How many people work on Psychopomp?

Only one! Rusty spends a tremendous amount of time and effort writing, drawing, designing, typesetting, printing, and otherwise contributing to Psychopomp and other Pomp-related projects.

How do I get more Psychopomp?

Support Rusty and the Psychopomp Pompiverse by visiting the Psychopomp Webshop, clicking buttons on social media, or by writing and distributing favorable reviews of Psychopomp to populations of rabid consumers.

How can I show my appreciation for Rusty and/or Psychopomp?

Apart from the usual algorithm manipulations (e.g. like, share, comment, etc.), Rusty is excited to see what you come up with. If you wish to communicate your appreciation directly, you're welcome to send love letters, sonnets, and other forms of affectionate media to rusty@psychopomp.rip

How tall is Rusty?

Rusty is a strapping 6'1", or ~186cm. He is athletic, handsome, articulate, considerate, and funny. It's easy to get lost in his eyes. It's best if you avoid thinking about how attractive he is.

I can't stop thinking about Rusty and/or Psychopomp. What should I do?

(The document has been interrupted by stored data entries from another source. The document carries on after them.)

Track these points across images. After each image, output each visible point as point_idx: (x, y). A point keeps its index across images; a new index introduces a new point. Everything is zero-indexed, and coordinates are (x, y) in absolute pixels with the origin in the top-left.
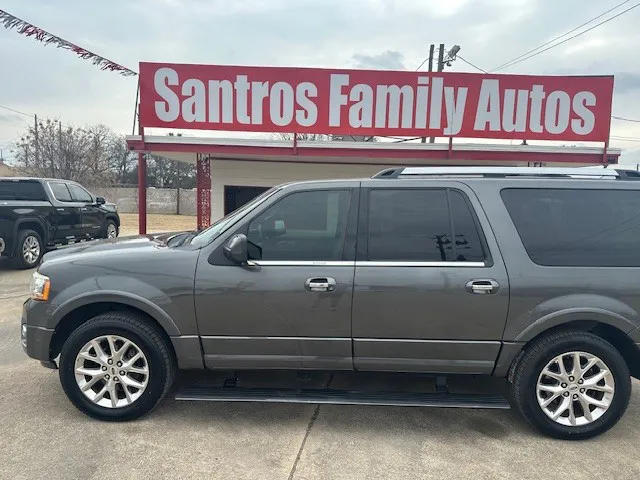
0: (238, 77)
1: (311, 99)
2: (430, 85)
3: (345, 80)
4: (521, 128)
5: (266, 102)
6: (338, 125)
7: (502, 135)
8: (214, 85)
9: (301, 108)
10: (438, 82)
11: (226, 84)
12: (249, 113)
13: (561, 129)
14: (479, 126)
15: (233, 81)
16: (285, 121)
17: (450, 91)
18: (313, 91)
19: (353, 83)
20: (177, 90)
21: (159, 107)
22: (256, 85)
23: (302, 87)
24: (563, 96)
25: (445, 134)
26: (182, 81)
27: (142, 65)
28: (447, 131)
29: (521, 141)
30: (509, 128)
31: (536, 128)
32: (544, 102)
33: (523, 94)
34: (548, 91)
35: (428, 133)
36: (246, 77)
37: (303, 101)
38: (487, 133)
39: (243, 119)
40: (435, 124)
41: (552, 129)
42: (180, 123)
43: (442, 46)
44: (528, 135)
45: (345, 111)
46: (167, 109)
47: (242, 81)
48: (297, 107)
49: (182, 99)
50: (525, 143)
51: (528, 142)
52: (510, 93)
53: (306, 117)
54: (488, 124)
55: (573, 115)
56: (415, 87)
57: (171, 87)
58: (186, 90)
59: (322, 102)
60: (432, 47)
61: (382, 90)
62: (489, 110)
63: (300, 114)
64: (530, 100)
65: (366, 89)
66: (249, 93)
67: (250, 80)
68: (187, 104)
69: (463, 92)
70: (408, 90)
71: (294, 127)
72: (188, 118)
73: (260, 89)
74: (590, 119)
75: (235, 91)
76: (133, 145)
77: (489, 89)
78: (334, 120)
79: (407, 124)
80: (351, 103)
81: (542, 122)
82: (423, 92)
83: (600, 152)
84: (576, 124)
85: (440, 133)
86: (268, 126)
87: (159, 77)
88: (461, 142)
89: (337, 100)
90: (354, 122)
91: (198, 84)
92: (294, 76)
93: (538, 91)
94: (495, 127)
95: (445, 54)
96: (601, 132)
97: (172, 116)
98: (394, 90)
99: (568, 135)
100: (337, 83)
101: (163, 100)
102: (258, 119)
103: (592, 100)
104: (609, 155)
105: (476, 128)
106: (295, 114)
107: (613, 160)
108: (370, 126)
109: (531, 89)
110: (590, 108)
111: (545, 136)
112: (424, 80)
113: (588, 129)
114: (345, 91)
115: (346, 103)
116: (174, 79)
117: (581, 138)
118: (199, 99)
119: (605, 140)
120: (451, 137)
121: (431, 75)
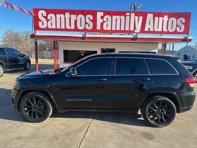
0: (66, 13)
1: (91, 20)
2: (130, 16)
3: (102, 14)
4: (160, 30)
5: (76, 21)
7: (154, 32)
8: (58, 16)
9: (87, 24)
10: (133, 15)
11: (62, 16)
12: (70, 25)
13: (173, 30)
14: (146, 29)
15: (65, 14)
16: (82, 28)
17: (137, 18)
18: (91, 18)
19: (104, 15)
20: (46, 17)
21: (40, 23)
22: (72, 16)
23: (88, 16)
24: (174, 19)
25: (135, 32)
26: (47, 14)
27: (34, 9)
29: (160, 34)
30: (156, 30)
31: (165, 30)
32: (168, 21)
33: (161, 18)
34: (169, 18)
35: (129, 32)
36: (69, 13)
37: (88, 21)
38: (149, 32)
39: (68, 27)
40: (132, 29)
41: (170, 30)
42: (47, 29)
44: (162, 32)
45: (102, 24)
46: (43, 24)
47: (67, 14)
48: (86, 23)
49: (48, 21)
51: (162, 34)
52: (156, 18)
53: (89, 26)
54: (149, 29)
55: (177, 26)
56: (125, 16)
57: (44, 17)
58: (49, 18)
59: (94, 21)
61: (114, 17)
62: (149, 24)
63: (87, 26)
64: (163, 21)
65: (109, 17)
66: (70, 18)
67: (70, 14)
68: (49, 22)
69: (141, 18)
70: (123, 17)
72: (50, 27)
73: (73, 17)
74: (183, 27)
75: (65, 18)
76: (33, 36)
77: (150, 16)
78: (99, 28)
79: (122, 29)
80: (104, 22)
81: (167, 28)
82: (128, 18)
83: (186, 38)
84: (178, 29)
85: (133, 32)
86: (76, 29)
87: (40, 13)
88: (139, 36)
89: (99, 21)
91: (53, 16)
92: (85, 13)
93: (166, 18)
94: (151, 30)
96: (186, 31)
97: (45, 26)
98: (118, 17)
99: (176, 32)
100: (99, 14)
101: (41, 21)
102: (73, 27)
103: (183, 20)
104: (189, 39)
105: (145, 30)
106: (85, 26)
107: (190, 40)
108: (110, 29)
109: (163, 17)
110: (183, 23)
111: (168, 33)
112: (128, 14)
113: (182, 30)
114: (102, 17)
115: (102, 22)
116: (45, 14)
117: (179, 33)
118: (53, 20)
119: (188, 34)
120: (137, 33)
121: (130, 12)
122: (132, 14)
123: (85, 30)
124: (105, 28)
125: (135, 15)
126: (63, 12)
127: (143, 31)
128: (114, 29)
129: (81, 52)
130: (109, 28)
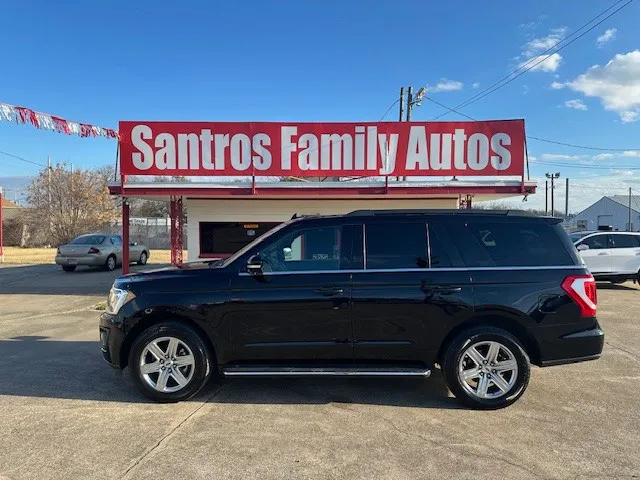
0: (202, 130)
1: (265, 147)
2: (366, 133)
3: (294, 131)
4: (446, 166)
5: (227, 151)
6: (290, 168)
7: (430, 172)
8: (182, 137)
9: (257, 155)
10: (373, 131)
11: (193, 137)
12: (213, 161)
13: (482, 166)
14: (410, 166)
15: (199, 134)
16: (244, 167)
17: (383, 137)
18: (267, 140)
19: (301, 133)
20: (151, 143)
21: (136, 157)
22: (219, 137)
23: (258, 137)
24: (483, 138)
25: (381, 173)
26: (155, 135)
27: (122, 124)
28: (382, 171)
29: (452, 177)
30: (436, 166)
31: (460, 165)
32: (466, 143)
33: (447, 137)
34: (468, 134)
35: (366, 173)
36: (210, 131)
37: (258, 149)
38: (417, 172)
39: (208, 165)
40: (372, 166)
41: (474, 166)
42: (153, 171)
44: (453, 172)
45: (294, 156)
46: (143, 160)
47: (206, 134)
48: (253, 154)
49: (155, 150)
50: (455, 179)
51: (457, 177)
52: (435, 137)
53: (262, 162)
54: (417, 164)
55: (491, 153)
56: (353, 134)
57: (146, 141)
58: (159, 142)
59: (275, 149)
60: (402, 89)
61: (325, 138)
62: (417, 152)
63: (256, 160)
64: (453, 142)
65: (312, 138)
66: (213, 143)
67: (213, 133)
68: (160, 155)
69: (394, 138)
70: (347, 137)
72: (161, 166)
73: (222, 141)
74: (507, 156)
75: (200, 142)
76: (115, 191)
77: (417, 134)
78: (286, 165)
79: (348, 166)
80: (299, 150)
81: (466, 161)
82: (360, 139)
83: (517, 185)
84: (494, 161)
85: (376, 173)
86: (229, 170)
87: (136, 132)
88: (393, 182)
89: (287, 148)
91: (169, 137)
92: (250, 129)
93: (460, 134)
94: (424, 166)
95: (413, 96)
96: (517, 168)
97: (148, 164)
98: (335, 137)
99: (489, 171)
100: (287, 133)
101: (139, 151)
102: (220, 165)
103: (507, 140)
104: (526, 187)
105: (407, 168)
106: (252, 160)
107: (531, 190)
108: (317, 168)
109: (453, 133)
110: (506, 147)
111: (469, 172)
112: (361, 129)
113: (506, 165)
114: (294, 139)
115: (295, 150)
116: (148, 133)
117: (500, 173)
118: (170, 149)
119: (521, 173)
120: (387, 176)
121: (366, 125)
122: (369, 128)
123: (251, 171)
124: (302, 165)
125: (380, 132)
126: (195, 128)
127: (400, 170)
128: (325, 167)
129: (248, 226)
130: (313, 166)
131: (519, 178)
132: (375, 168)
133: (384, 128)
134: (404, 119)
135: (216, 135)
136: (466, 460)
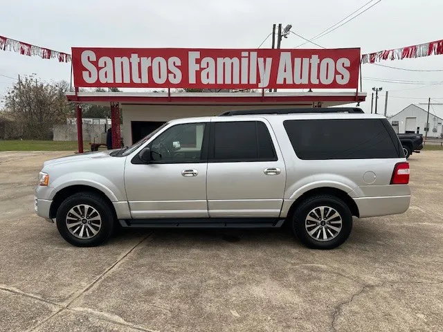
0: (132, 55)
1: (177, 67)
2: (249, 57)
3: (197, 55)
4: (305, 81)
5: (150, 69)
6: (195, 83)
7: (294, 86)
8: (118, 60)
9: (171, 73)
10: (254, 55)
11: (125, 59)
12: (140, 77)
13: (330, 81)
14: (280, 81)
15: (129, 57)
16: (162, 81)
17: (261, 60)
18: (178, 62)
19: (202, 57)
20: (95, 64)
21: (85, 74)
22: (144, 59)
23: (172, 60)
24: (330, 61)
25: (259, 87)
26: (98, 58)
27: (73, 49)
28: (260, 85)
29: (309, 90)
30: (298, 82)
31: (315, 81)
32: (319, 65)
33: (306, 60)
34: (321, 59)
35: (249, 86)
36: (137, 55)
37: (172, 68)
38: (285, 86)
39: (136, 80)
40: (253, 81)
41: (324, 82)
42: (98, 84)
43: (280, 25)
44: (310, 86)
45: (198, 74)
46: (90, 76)
47: (135, 57)
48: (169, 72)
49: (99, 69)
50: (310, 91)
51: (312, 90)
52: (298, 61)
53: (175, 78)
54: (285, 79)
55: (337, 73)
56: (240, 58)
57: (92, 62)
58: (101, 64)
59: (184, 68)
60: (275, 25)
61: (220, 60)
62: (285, 71)
64: (310, 64)
65: (210, 60)
66: (139, 64)
67: (139, 57)
68: (102, 72)
69: (269, 60)
70: (235, 60)
71: (168, 84)
72: (103, 80)
73: (146, 62)
74: (347, 74)
75: (130, 63)
76: (70, 98)
77: (285, 59)
78: (192, 80)
79: (236, 81)
80: (202, 69)
81: (318, 78)
82: (245, 61)
83: (354, 95)
84: (338, 78)
85: (256, 86)
86: (151, 84)
87: (84, 56)
88: (267, 93)
89: (193, 68)
90: (204, 81)
91: (108, 60)
92: (166, 53)
93: (315, 59)
94: (289, 82)
95: (282, 30)
96: (353, 83)
97: (93, 80)
98: (228, 61)
99: (334, 85)
100: (193, 57)
101: (87, 70)
102: (145, 80)
103: (348, 63)
104: (359, 97)
105: (278, 83)
106: (168, 76)
107: (362, 99)
108: (214, 83)
109: (310, 58)
110: (347, 68)
111: (321, 86)
112: (246, 54)
113: (346, 81)
114: (198, 61)
115: (198, 69)
116: (93, 57)
117: (342, 86)
118: (109, 69)
119: (357, 87)
120: (263, 88)
121: (249, 51)
122: (251, 53)
125: (259, 56)
127: (273, 85)
128: (220, 81)
130: (212, 82)
131: (355, 90)
132: (255, 83)
133: (262, 53)
134: (276, 47)
135: (142, 58)
136: (314, 274)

While there is no known cure for such afflictions, here are a couple of suggestions:

  • Send a letter to your local senator, congressperson, or plutocrat nominating Rusty to be the poet laureate of planet earth. 

  • Take up marble sculpture, and immortalize Rusty and/or Psychopomp in stone.

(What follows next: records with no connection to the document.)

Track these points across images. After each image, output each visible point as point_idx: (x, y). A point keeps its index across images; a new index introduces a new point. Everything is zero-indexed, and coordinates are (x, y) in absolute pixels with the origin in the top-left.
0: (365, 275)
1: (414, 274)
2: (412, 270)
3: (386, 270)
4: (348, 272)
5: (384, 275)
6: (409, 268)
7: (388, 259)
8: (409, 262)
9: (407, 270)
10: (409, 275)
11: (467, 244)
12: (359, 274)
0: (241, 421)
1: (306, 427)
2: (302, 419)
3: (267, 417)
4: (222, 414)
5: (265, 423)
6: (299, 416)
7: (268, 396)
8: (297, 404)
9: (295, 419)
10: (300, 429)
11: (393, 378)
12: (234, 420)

  • Perform a public homage to Rusty and/or Psychopomp

  • Build a trebuchet; fling refrigerators and washing machines across a muddy field.

  • Found Rustyholics Anonymous, or, if R.A. is already founded, join a local branch.

  • Try to detox with a combination of rigorous interval training, prolonged concentrated study, and disciplined creative expression.

  • Surround yourself with beautiful people who haven't ever heard of Rusty.

  • Join a monastary, nunnery, or some other cloister.